Il y a des paysages qui vous font oublier que vous êtes en France. Le Marais Poitevin est de ceux-là. Des milliers d’hectares de canaux bordés de frênes et de peupliers, des prairies inondées qui verdissent jusqu’à l’irréel, des barques plates qui glissent en silence sous les voûtes végétales… Bienvenue dans la Venise verte, l’un des sites naturels les plus extraordinaires de l’ouest de la France, dont les Deux-Sèvres abritent le cœur le plus sauvage, et que vous trouverez parmi beaucoup d’autres choses insolites et intéressantes dans le livre « Les Deux-Sèvres insolites ».

Un marais taillé dans l’histoire

Le Marais Poitevin n’est pas un marais naturel au sens strict. C’est le résultat de dix siècles de travaux hydrauliques entrepris par les moines de l’abbaye de Maillezais et les ingénieurs du Moyen Âge, qui ont progressivement reconquis sur la mer et les marécages une vaste plaine fertile. Aujourd’hui, ce sont plus de 100 000 hectares de zones humides qui s’étendent entre la Vendée, les Deux-Sèvres et la Charente-Maritime, faisant du Marais Poitevin le deuxième plus grand marais de France après la Camargue.

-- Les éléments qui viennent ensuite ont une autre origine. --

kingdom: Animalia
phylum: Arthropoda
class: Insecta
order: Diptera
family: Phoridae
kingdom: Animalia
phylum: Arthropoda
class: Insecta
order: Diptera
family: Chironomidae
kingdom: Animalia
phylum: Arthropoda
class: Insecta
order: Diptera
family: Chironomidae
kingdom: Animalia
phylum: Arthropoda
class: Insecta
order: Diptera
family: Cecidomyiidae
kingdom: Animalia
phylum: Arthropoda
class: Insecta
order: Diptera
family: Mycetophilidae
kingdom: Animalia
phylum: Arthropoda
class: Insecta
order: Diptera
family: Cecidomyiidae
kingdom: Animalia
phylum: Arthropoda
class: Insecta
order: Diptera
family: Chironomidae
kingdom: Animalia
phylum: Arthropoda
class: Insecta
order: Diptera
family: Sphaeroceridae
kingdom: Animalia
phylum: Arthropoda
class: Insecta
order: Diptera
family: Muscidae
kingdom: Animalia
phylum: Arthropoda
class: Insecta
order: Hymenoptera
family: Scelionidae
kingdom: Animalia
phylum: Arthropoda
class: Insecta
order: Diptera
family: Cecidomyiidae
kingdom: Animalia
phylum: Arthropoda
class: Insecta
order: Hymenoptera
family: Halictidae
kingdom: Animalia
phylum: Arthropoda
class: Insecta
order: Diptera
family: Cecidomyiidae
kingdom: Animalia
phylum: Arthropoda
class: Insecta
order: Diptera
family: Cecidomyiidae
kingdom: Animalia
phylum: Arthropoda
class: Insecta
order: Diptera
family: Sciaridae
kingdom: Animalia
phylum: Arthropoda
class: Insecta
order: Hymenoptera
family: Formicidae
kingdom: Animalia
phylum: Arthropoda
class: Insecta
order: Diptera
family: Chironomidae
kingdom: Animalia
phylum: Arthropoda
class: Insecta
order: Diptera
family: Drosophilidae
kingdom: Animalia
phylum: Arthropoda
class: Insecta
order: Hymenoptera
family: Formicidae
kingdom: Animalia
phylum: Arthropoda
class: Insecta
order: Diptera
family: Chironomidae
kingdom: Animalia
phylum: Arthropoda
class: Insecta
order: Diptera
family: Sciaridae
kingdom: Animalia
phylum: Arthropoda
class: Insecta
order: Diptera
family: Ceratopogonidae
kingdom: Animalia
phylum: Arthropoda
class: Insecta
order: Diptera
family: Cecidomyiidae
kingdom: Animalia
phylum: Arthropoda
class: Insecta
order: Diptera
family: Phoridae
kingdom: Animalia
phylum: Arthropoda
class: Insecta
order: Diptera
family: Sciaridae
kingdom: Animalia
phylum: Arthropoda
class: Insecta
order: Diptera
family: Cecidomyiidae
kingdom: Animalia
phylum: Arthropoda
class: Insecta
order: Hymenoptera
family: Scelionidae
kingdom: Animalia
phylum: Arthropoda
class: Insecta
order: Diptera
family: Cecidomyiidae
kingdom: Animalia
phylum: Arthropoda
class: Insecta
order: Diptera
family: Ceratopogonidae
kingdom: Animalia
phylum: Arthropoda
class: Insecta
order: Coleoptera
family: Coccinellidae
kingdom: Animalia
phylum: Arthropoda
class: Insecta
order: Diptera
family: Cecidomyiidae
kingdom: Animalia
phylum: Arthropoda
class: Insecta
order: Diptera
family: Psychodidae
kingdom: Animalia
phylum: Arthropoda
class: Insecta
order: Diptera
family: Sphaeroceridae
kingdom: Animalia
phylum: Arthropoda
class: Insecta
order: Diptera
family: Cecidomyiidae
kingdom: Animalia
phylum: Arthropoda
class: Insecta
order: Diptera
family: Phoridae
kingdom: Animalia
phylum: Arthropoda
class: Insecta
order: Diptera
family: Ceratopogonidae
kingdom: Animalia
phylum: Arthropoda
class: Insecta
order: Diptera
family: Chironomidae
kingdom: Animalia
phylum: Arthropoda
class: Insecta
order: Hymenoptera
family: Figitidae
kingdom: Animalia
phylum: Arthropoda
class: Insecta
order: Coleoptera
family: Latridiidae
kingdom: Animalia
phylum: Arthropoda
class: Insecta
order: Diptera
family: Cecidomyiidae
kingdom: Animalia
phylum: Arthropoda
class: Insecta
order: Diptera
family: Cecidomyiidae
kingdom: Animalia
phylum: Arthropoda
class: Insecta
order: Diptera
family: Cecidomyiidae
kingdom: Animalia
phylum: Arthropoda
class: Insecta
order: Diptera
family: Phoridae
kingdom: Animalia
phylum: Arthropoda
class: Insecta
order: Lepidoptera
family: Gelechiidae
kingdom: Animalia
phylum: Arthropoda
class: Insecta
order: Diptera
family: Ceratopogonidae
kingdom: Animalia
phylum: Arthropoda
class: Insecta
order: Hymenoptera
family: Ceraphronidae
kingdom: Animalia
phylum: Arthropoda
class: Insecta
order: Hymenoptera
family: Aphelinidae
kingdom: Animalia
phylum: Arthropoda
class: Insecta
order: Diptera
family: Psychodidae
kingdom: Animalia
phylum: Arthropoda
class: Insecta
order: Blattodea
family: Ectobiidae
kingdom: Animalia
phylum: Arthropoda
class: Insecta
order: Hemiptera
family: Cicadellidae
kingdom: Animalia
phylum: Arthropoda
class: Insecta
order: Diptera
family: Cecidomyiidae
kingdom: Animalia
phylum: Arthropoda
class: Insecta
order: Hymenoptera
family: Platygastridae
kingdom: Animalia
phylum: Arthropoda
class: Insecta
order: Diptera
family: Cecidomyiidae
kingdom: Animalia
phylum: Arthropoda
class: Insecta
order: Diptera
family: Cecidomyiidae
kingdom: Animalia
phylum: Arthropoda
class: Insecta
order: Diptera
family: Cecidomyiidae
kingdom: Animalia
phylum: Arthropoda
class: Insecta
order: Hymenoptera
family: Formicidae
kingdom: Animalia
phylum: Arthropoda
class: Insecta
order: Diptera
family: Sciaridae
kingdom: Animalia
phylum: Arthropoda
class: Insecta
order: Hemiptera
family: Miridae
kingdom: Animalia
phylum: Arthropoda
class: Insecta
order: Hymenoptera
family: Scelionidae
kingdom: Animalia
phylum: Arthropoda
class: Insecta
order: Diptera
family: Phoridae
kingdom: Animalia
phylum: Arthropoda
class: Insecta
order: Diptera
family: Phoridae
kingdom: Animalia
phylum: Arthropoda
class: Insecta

Le marais mouillé : le cœur de la Venise verte

Le Marais Poitevin se divise en deux zones bien distinctes. Le marais desséché, à l’ouest, a été drainé et mis en culture : c’est une plaine agricole productive, mais sans grand intérêt paysager. C’est le marais mouillé, à l’est, qui justifie tous les superlatifs. Les canaux (appelés conches) s’y ramifient à l’infini sous une canopée végétale qui filtre la lumière en vert émeraude. On s’y déplace uniquement en barque plate, pagaie silencieuse, dans un silence absolu coupé par le seul chant des grenouilles et des oiseaux.

Les villages du marais : Coulon, Arçais, La Garette

Coulon est le village le plus connu, souvent appelé « la capitale du Marais Poitevin ». Ses quais pittoresques, ses loueurs de barques, ses restaurants spécialisés en anguilles et en mogettes (les haricots blancs locaux) en font une base idéale pour explorer le marais. Arçais et La Garette, moins fréquentées, offrent une version plus sauvage et plus authentique de la Venise verte.

  • Balade en barque (non motorisée) : la seule façon de pénétrer dans les canaux les plus étroits
  • Vélo : des centaines de kilomètres de chemins de halage parcourent les digues du marais
  • Observation ornithologique : plus de 120 espèces d’oiseaux nichent dans le marais
  • Gastronomie locale : anguilles fumées, mogettes au lard, cagouilles (escargots) à la charentaise

Un paradis menacé qu’il faut découvrir vite

Le Marais Poitevin est classé Grand Site de France, mais reste fragile. La baisse du niveau des nappes phréatiques, l’intensification agricole et la pression touristique menacent son équilibre. Chaque visite est aussi une forme de soutien à la préservation d’un patrimoine naturel unique. Et ceux qui l’ont traversé une fois en barque reviennent toujours.